Title: Leonard pairs, spin models, and distance-regular graphs
|Affiliation:||University of Wisconsin|
|Zoom:||Contact Soffia Arnadottir|
A Leonard pair is an ordered pair of diagonalizable linear maps on a finite-dimensional vector space, that each act on an eigenbasis for the other one in an irreducible tridiagonal fashion. In this talk we consider a type of Leonard pair, said to have spin.
The notion of a spin model was introduced by V.F.R. Jones to construct link invariants. A spin model is a symmetric matrix over the complex numbers that satisfies two conditions, called type II and type III. It is known that a spin model W is contained in a certain finite-dimensional algebra N(W), called the Nomura algebra of W.

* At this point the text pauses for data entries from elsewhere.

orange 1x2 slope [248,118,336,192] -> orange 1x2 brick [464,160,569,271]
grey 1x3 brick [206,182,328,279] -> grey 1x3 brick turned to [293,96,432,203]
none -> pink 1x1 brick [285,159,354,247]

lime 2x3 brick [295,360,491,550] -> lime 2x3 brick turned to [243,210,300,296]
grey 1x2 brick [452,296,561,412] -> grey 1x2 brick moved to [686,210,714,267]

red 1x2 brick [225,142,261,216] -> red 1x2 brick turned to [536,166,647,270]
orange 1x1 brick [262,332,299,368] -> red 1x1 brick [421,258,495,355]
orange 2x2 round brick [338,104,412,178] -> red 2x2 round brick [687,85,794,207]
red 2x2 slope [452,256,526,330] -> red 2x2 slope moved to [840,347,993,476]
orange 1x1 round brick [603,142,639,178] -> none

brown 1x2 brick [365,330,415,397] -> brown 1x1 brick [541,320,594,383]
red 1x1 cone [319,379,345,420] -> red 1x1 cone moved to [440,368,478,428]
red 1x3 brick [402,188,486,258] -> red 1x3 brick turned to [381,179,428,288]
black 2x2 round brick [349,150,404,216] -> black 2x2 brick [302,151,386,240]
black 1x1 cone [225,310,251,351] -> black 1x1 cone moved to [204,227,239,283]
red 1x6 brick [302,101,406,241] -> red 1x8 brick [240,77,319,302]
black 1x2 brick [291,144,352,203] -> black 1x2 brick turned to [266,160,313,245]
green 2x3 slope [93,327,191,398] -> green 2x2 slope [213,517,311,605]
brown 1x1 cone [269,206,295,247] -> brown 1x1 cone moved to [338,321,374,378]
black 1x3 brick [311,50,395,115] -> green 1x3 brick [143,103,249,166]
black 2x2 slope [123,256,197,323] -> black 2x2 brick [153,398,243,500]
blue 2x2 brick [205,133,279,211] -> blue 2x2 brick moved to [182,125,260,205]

It often happens that a spin model W is contained in the Bose-Mesner algebra M of a distance-regular graph G, and moreover M is contained in N(W). In this case we say that G affords W.
If G affords a spin model, then each irreducible module for every Terwilliger algebra of G takes a certain form, recently described by Caughman, Curtin, Nomura, and Wolff. In the talk we show that the converse is true; if each irreducible module for every Terwilliger algebra of G takes this form, then G affords a spin model. We explicitly construct this spin model when G has q-Racah type.
The proof of our main result relies heavily on the theory of spin Leonard pairs; the first half of the talk is about this theory.
This talk is based on joint work with Kazumasa Nomura.